Required work.
Copy every line of the material below exactly as it appears, omitting the pictures.

Data items.
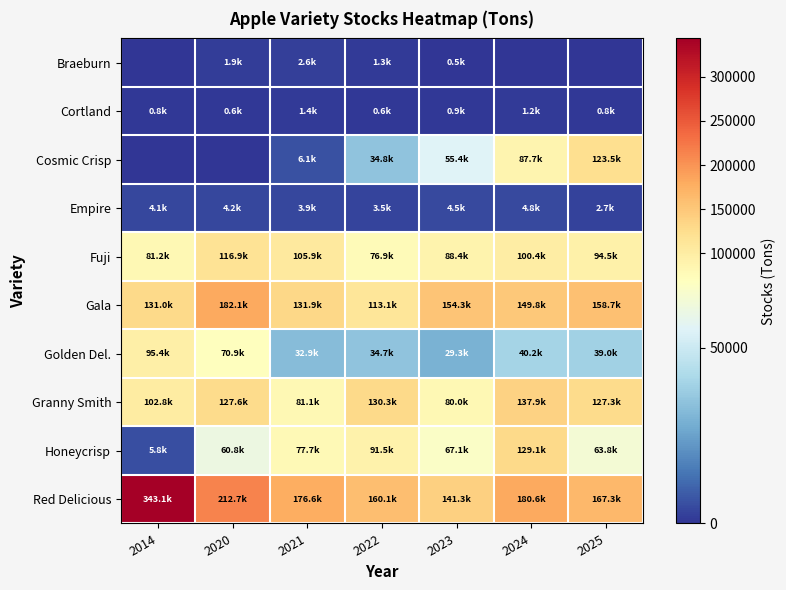

Reading left to right, list all the values displayed in this chart.

Braeburn: 2014=0.0	2020=1887.0	2021=2611.0	2022=1255.8	2023=497.9	2024=0.0	2025=0.0
Cortland: 2014=838.0	2020=629.0	2021=1352.1	2022=636.0	2023=872.2	2024=1222.1	2025=814.7
Cosmic Crisp: 2014=0.0	2020=0.0	2021=6061.7	2022=34772.5	2023=55420.9	2024=87742.9	2025=123486.0
Empire: 2014=4097.0	2020=4211.0	2021=3936.6	2022=3478.1	2023=4517.2	2024=4849.5	2025=2720.7
Fuji: 2014=81180.0	2020=116929.0	2021=105852.4	2022=76893.8	2023=88384.9	2024=100352.1	2025=94545.2
Gala: 2014=130955.0	2020=182121.0	2021=131855.6	2022=113055.1	2023=154277.6	2024=149782.9	2025=158679.3
Golden Del.: 2014=95415.0	2020=70889.0	2021=32854.0	2022=34738.2	2023=29305.6	2024=40201.9	2025=39040.2
Granny Smith: 2014=102847.0	2020=127639.0	2021=81050.6	2022=130260.0	2023=79994.2	2024=137905.0	2025=127335.0
Honeycrisp: 2014=5831.0	2020=60789.0	2021=77713.1	2022=91478.7	2023=67079.2	2024=129113.4	2025=63816.3
Red Delicious: 2014=343146.0	2020=212706.0	2021=176637.1	2022=160144.5	2023=141283.0	2024=180566.7	2025=167323.6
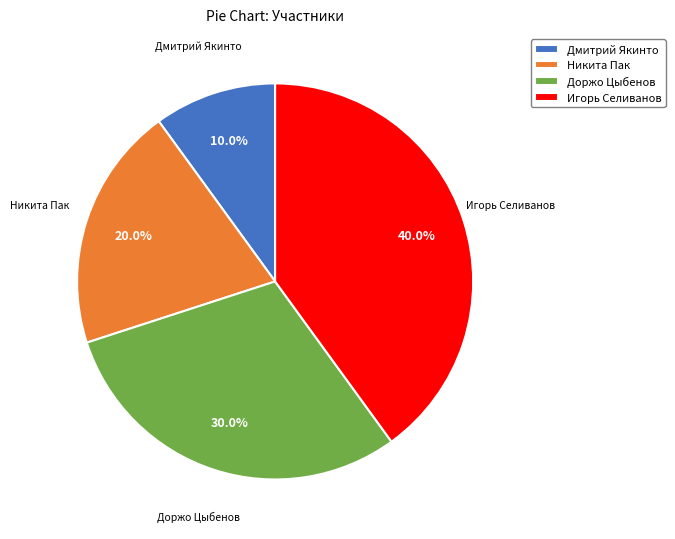

What is the largest slice in the pie chart?

Игорь Селиванов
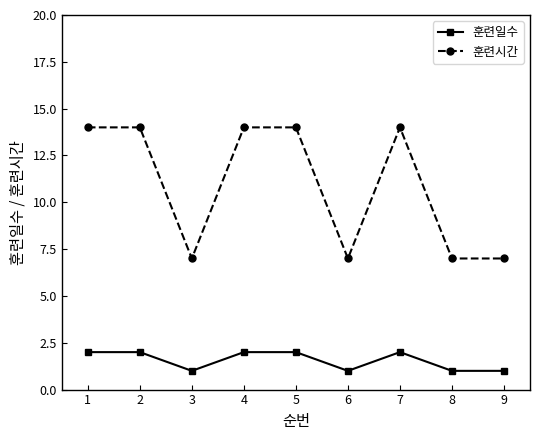

At how many categories does at least one series exceed 5?

9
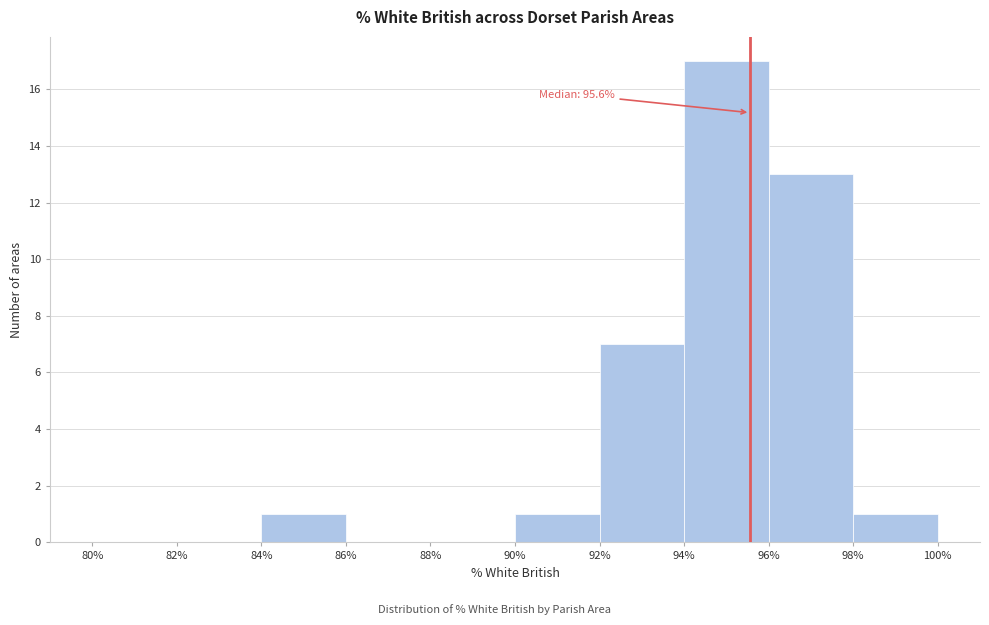

Over which range of the x-axis is the bar tallest?

94% to 96%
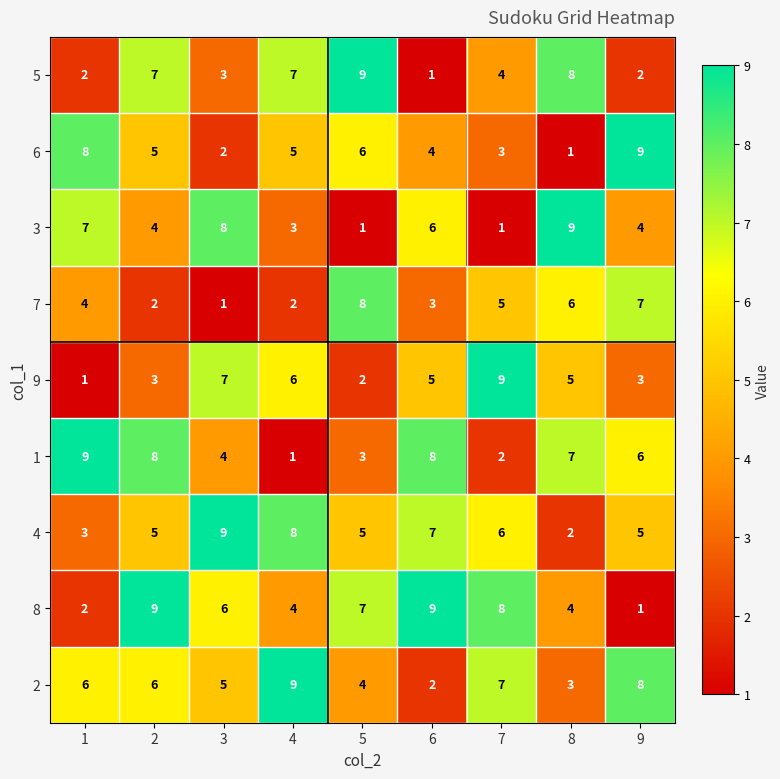

What is the sum of the 1 values at 1 and 4?

10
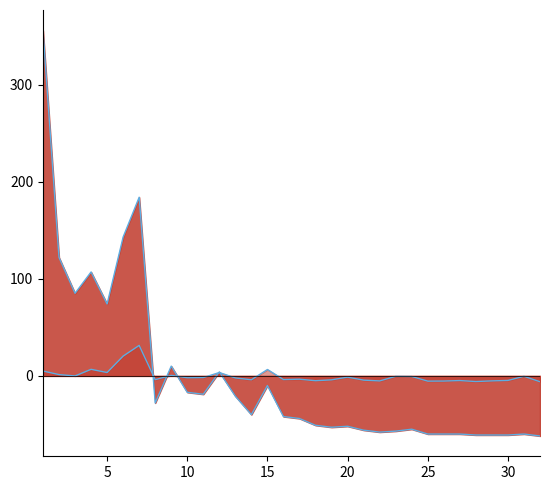

The value of H index line at 5 is 45.9. True or false?

False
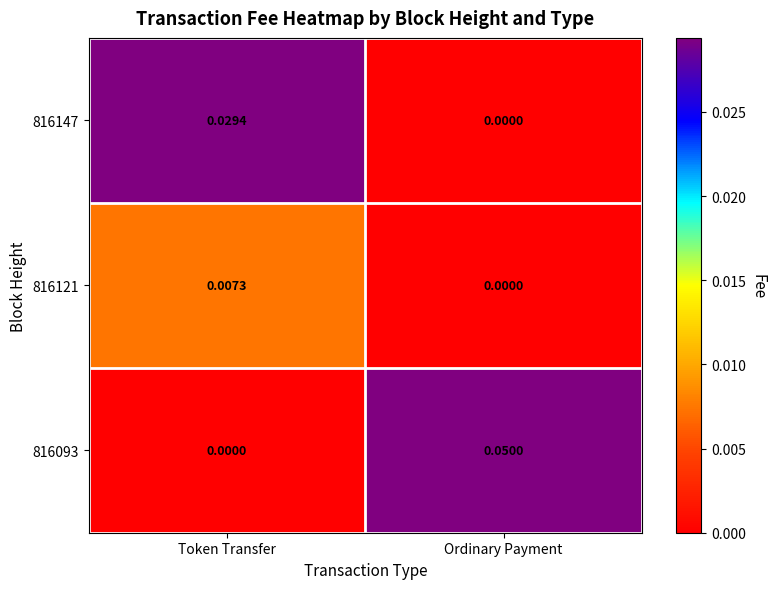

Which category has the lowest value in the 816147 series?

Ordinary Payment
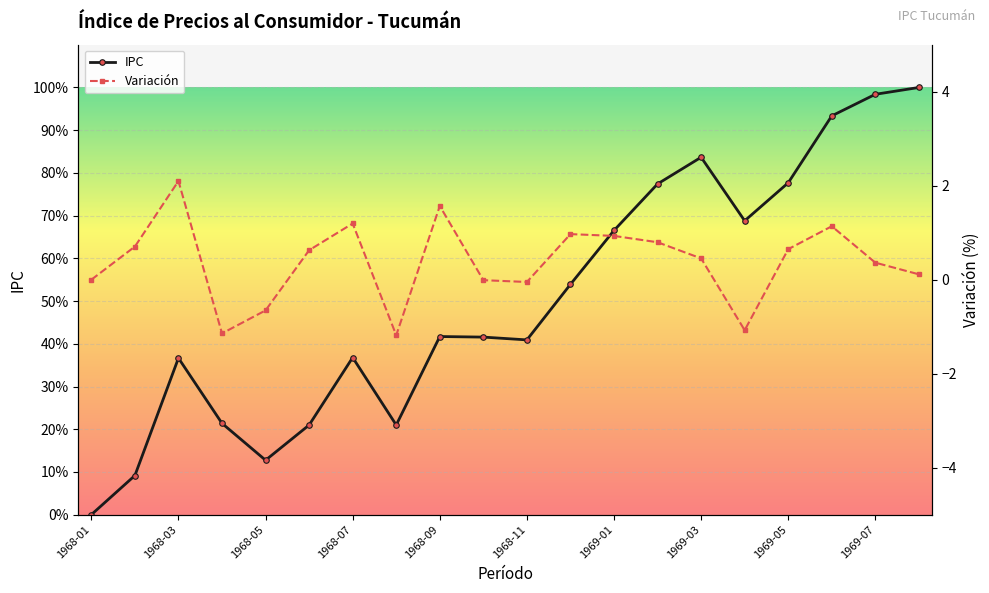

Where is the first local minimum for IPC?

1968-05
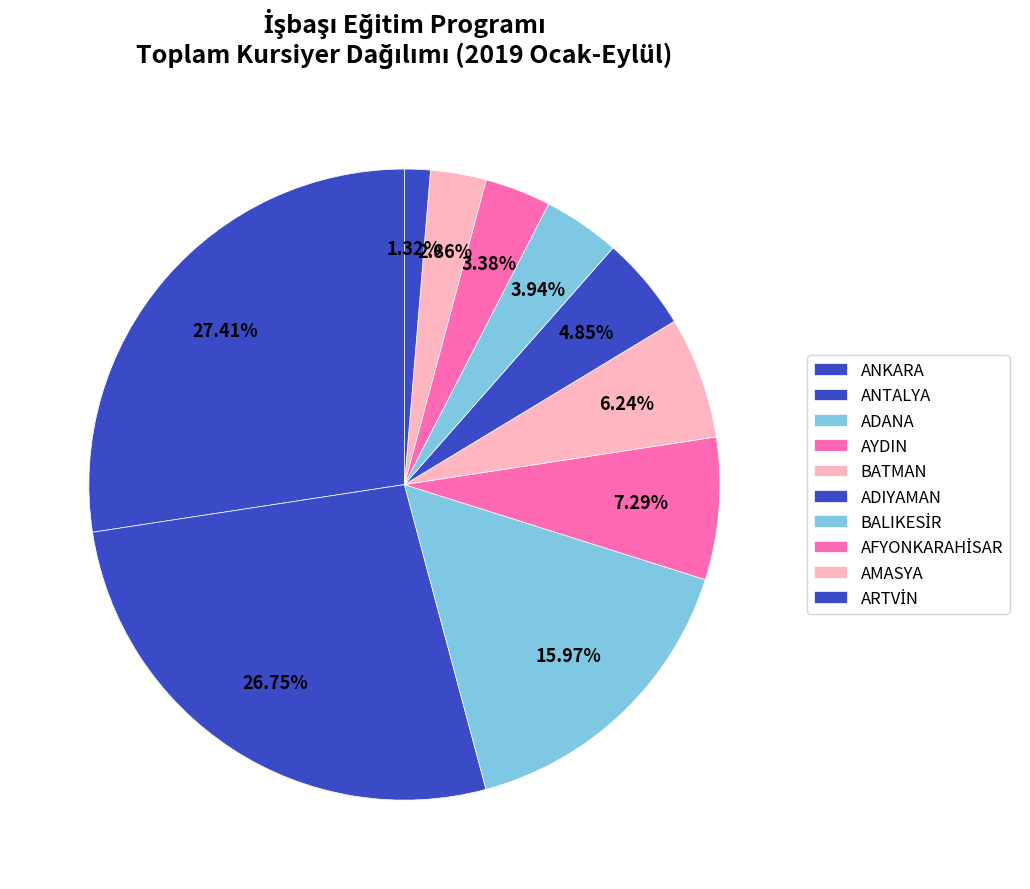

Does ADIYAMAN account for over 50% of the chart?

No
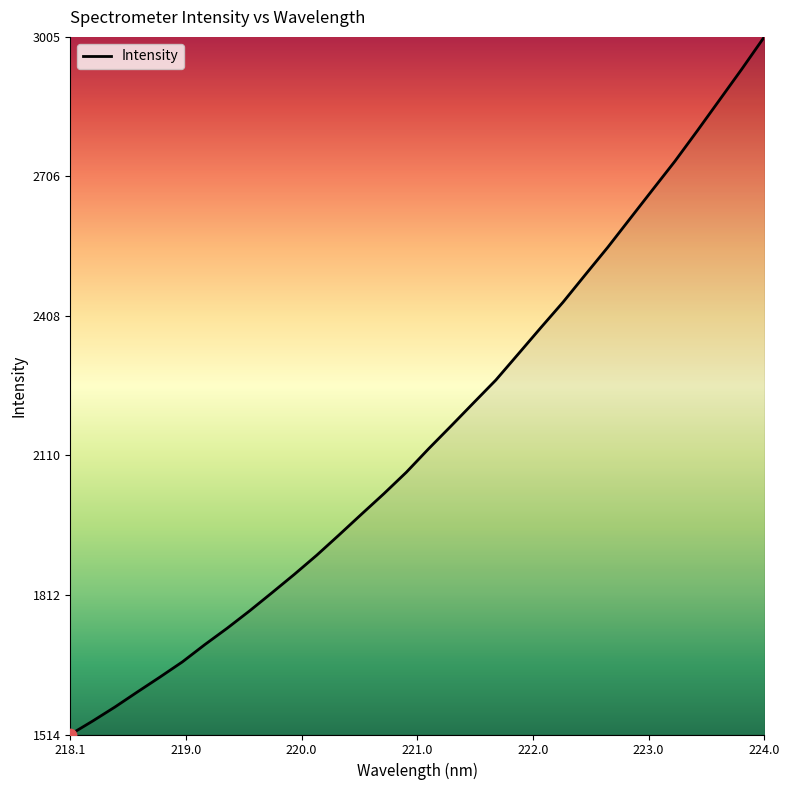

What is the smallest value displayed?

1514.1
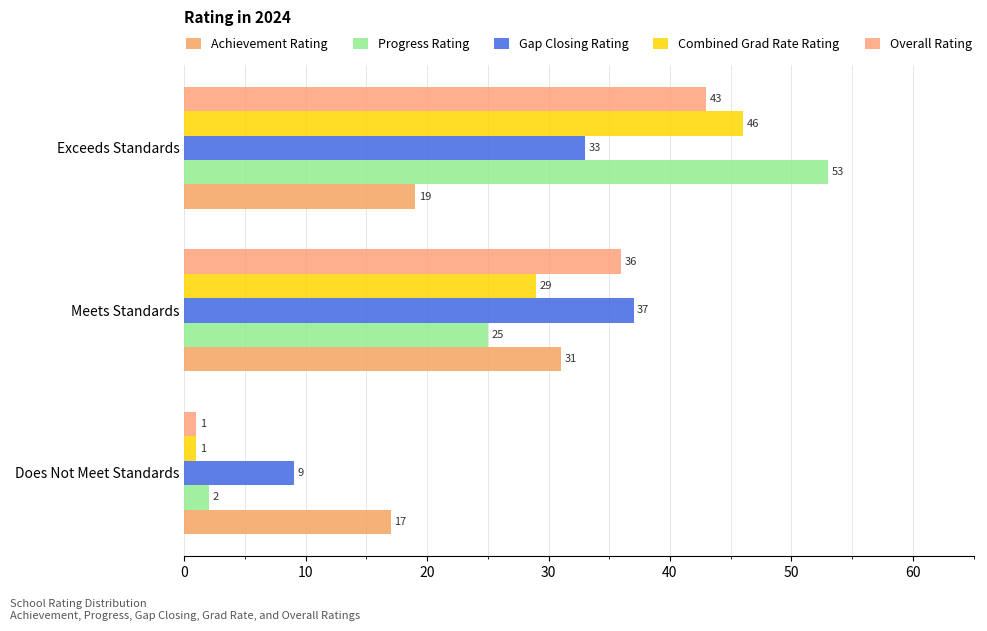

How many series are shown in this chart?

5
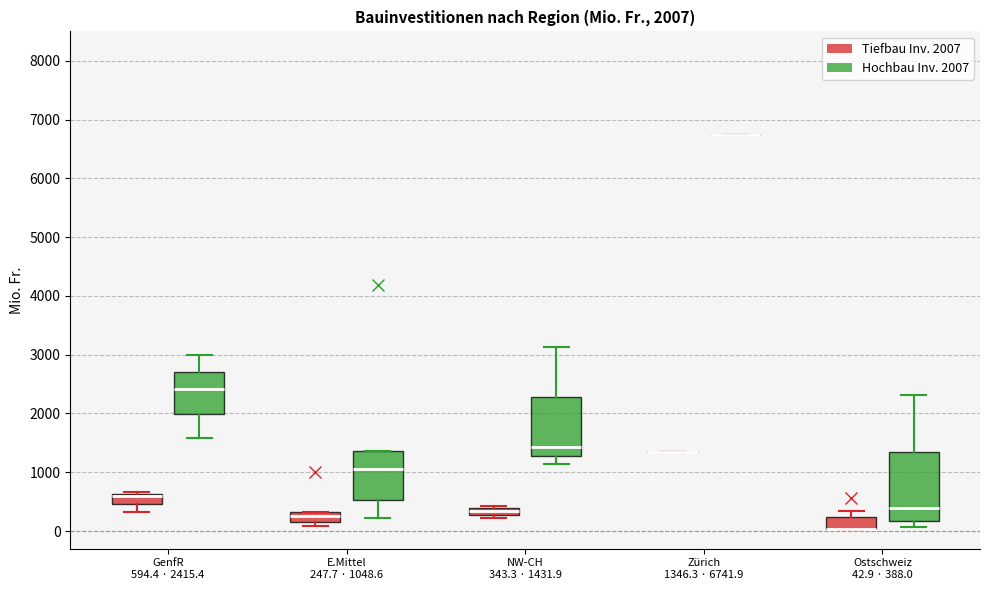

Which box is the tallest, from its lower edge to its upper edge?

Ostschweiz 42.9 · 388.0 (Hochbau Inv. 2007)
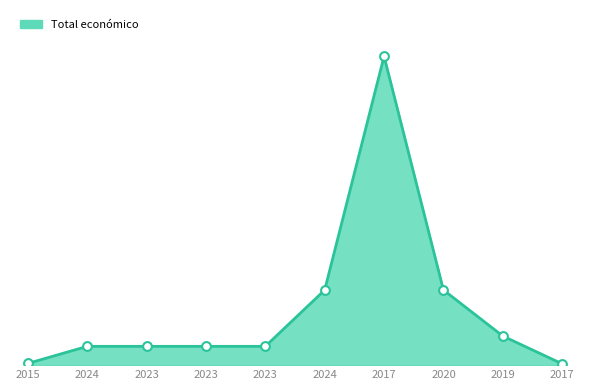

Which has a higher value, 2023 or 2023?

2023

Written solution.
Reading left to right, list all the values displayed in this chart.

Braeburn: 2014=0.0	2020=1887.0	2021=2611.0	2022=1255.8	2023=497.9	2024=0.0	2025=0.0
Cortland: 2014=838.0	2020=629.0	2021=1352.1	2022=636.0	2023=872.2	2024=1222.1	2025=814.7
Cosmic Crisp: 2014=0.0	2020=0.0	2021=6061.7	2022=34772.5	2023=55420.9	2024=87742.9	2025=123486.0
Empire: 2014=4097.0	2020=4211.0	2021=3936.6	2022=3478.1	2023=4517.2	2024=4849.5	2025=2720.7
Fuji: 2014=81180.0	2020=116929.0	2021=105852.4	2022=76893.8	2023=88384.9	2024=100352.1	2025=94545.2
Gala: 2014=130955.0	2020=182121.0	2021=131855.6	2022=113055.1	2023=154277.6	2024=149782.9	2025=158679.3
Golden Del.: 2014=95415.0	2020=70889.0	2021=32854.0	2022=34738.2	2023=29305.6	2024=40201.9	2025=39040.2
Granny Smith: 2014=102847.0	2020=127639.0	2021=81050.6	2022=130260.0	2023=79994.2	2024=137905.0	2025=127335.0
Honeycrisp: 2014=5831.0	2020=60789.0	2021=77713.1	2022=91478.7	2023=67079.2	2024=129113.4	2025=63816.3
Red Delicious: 2014=343146.0	2020=212706.0	2021=176637.1	2022=160144.5	2023=141283.0	2024=180566.7	2025=167323.6

What is the largest slice in the pie chart?

Игорь Селиванов

At how many categories does at least one series exceed 5?

9

Over which range of the x-axis is the bar tallest?

94% to 96%

What is the sum of the 1 values at 1 and 4?

10

The value of H index line at 5 is 45.9. True or false?

False

Which category has the lowest value in the 816147 series?

Ordinary Payment

Where is the first local minimum for IPC?

1968-05

Does ADIYAMAN account for over 50% of the chart?

No

What is the smallest value displayed?

1514.1

How many series are shown in this chart?

5

Which box is the tallest, from its lower edge to its upper edge?

Ostschweiz 42.9 · 388.0 (Hochbau Inv. 2007)

Which has a higher value, 2023 or 2023?

2023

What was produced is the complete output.